(Beginning of RECORD EXCERPTS)

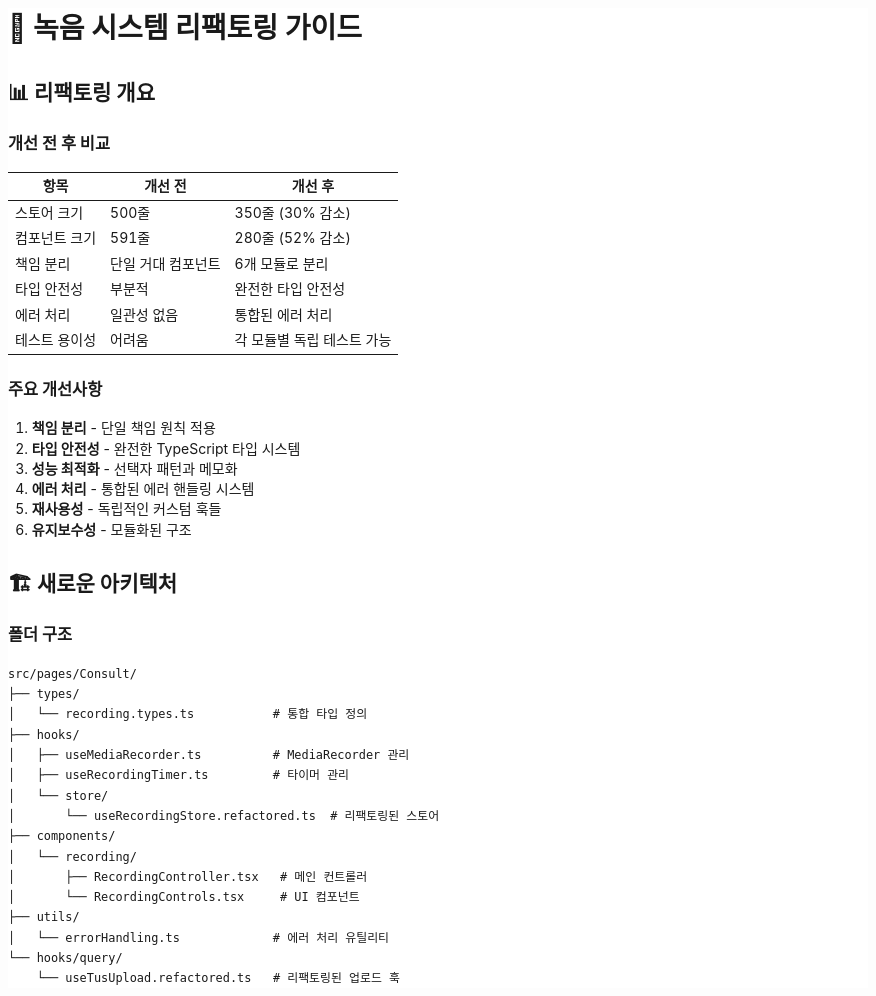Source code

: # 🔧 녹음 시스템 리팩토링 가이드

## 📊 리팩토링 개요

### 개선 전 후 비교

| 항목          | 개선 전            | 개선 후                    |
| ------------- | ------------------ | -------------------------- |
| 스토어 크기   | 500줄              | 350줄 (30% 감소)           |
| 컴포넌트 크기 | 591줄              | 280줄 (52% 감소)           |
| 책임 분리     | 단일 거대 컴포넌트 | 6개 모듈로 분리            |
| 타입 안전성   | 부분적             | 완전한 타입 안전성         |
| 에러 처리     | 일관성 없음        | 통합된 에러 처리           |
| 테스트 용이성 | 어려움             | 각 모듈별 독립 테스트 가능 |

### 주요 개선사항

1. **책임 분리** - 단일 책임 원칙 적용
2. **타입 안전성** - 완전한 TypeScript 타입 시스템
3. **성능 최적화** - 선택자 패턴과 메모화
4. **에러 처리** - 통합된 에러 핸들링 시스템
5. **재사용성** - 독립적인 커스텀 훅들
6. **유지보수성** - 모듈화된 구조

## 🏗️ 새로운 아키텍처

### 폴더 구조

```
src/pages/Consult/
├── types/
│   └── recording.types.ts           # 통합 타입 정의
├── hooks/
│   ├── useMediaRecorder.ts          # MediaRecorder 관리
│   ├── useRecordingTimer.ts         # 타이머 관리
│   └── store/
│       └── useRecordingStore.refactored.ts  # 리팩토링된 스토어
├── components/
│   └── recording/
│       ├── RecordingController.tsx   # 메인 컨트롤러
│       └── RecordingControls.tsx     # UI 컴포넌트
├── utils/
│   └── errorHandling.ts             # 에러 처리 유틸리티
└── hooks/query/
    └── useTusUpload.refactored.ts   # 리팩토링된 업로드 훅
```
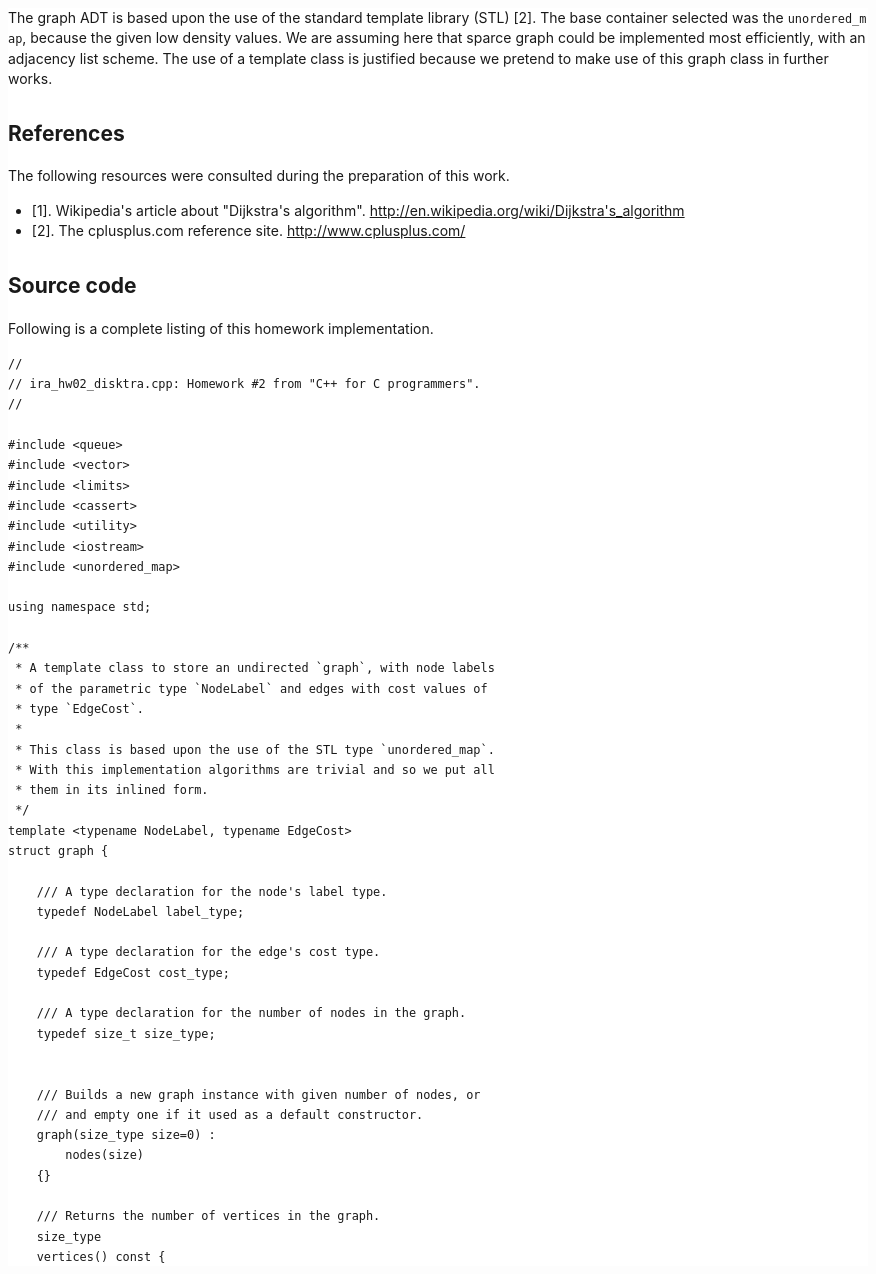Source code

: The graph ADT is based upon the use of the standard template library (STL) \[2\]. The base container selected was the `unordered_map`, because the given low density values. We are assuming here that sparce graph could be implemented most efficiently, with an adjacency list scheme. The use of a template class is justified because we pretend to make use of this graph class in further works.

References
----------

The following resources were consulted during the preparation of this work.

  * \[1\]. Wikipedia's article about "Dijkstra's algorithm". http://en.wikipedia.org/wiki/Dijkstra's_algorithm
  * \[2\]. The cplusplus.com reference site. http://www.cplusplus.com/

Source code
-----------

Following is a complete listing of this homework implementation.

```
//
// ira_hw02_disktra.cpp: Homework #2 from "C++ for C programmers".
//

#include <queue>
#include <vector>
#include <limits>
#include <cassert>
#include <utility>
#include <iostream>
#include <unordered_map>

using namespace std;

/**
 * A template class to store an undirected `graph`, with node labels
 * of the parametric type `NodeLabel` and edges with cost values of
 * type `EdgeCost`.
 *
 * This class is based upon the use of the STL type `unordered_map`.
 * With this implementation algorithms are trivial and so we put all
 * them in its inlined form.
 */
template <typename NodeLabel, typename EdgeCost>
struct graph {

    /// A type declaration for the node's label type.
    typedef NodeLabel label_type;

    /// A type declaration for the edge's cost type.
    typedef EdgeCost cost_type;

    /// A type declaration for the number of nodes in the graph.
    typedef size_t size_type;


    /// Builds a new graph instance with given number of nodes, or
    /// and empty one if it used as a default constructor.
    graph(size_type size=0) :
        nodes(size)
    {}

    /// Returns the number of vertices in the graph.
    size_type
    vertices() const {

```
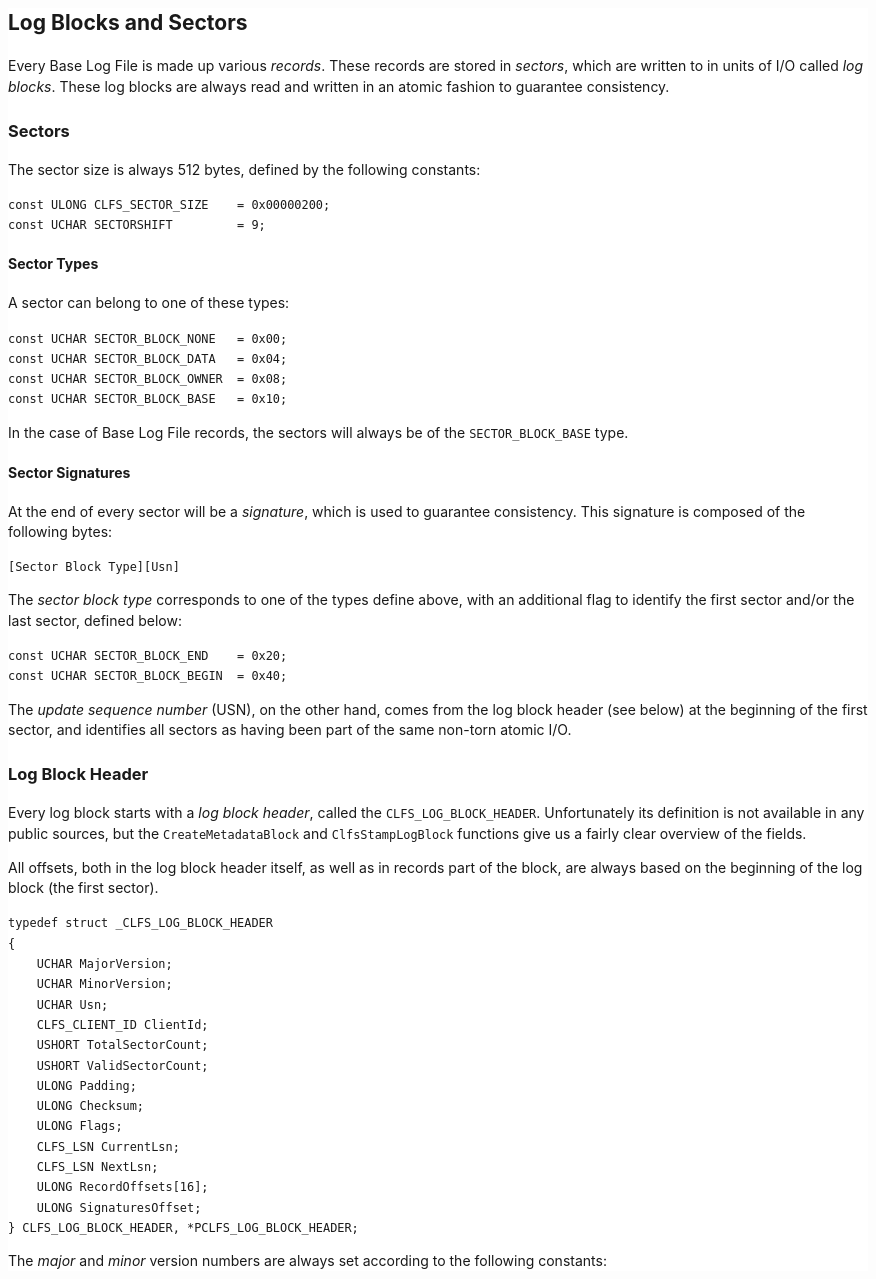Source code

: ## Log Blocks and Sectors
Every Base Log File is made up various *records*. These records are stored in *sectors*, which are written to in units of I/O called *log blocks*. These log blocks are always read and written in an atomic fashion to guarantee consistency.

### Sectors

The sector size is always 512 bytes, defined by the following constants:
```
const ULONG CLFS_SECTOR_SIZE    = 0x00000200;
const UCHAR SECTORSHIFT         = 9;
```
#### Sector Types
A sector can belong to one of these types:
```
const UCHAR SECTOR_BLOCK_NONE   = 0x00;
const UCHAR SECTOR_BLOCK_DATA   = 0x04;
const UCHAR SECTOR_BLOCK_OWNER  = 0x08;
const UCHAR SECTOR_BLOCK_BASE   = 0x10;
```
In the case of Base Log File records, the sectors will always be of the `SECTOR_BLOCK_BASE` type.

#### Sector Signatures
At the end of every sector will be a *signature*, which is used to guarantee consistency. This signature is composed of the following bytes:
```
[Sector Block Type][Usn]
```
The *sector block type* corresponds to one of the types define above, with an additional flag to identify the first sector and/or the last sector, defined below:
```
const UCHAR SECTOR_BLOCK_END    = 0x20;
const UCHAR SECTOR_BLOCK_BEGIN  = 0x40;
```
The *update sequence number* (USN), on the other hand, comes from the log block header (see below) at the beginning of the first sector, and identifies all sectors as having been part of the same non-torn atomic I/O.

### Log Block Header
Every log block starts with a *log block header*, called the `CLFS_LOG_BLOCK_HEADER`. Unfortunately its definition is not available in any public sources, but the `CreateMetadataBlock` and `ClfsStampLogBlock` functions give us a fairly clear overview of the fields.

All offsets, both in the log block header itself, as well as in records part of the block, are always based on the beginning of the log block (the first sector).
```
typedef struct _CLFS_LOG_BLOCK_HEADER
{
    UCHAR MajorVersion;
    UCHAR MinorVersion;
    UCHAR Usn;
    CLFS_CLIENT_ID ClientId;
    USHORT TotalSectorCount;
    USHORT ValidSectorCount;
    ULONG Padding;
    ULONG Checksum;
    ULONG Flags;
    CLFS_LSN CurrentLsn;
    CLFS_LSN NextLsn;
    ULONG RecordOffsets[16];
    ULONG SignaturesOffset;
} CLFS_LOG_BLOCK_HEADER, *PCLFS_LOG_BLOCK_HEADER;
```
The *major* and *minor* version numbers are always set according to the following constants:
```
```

(End of RECORD EXCERPTS)

- **THE PROBLEM**
Collect the lines of the data that carry the word "first".

- **RESPONSE TO THIS TASK**
The *sector block type* corresponds to one of the types define above, with an additional flag to identify the first sector and/or the last sector, defined below:
The *update sequence number* (USN), on the other hand, comes from the log block header (see below) at the beginning of the first sector, and identifies all sectors as having been part of the same non-torn atomic I/O.
All offsets, both in the log block header itself, as well as in records part of the block, are always based on the beginning of the log block (the first sector).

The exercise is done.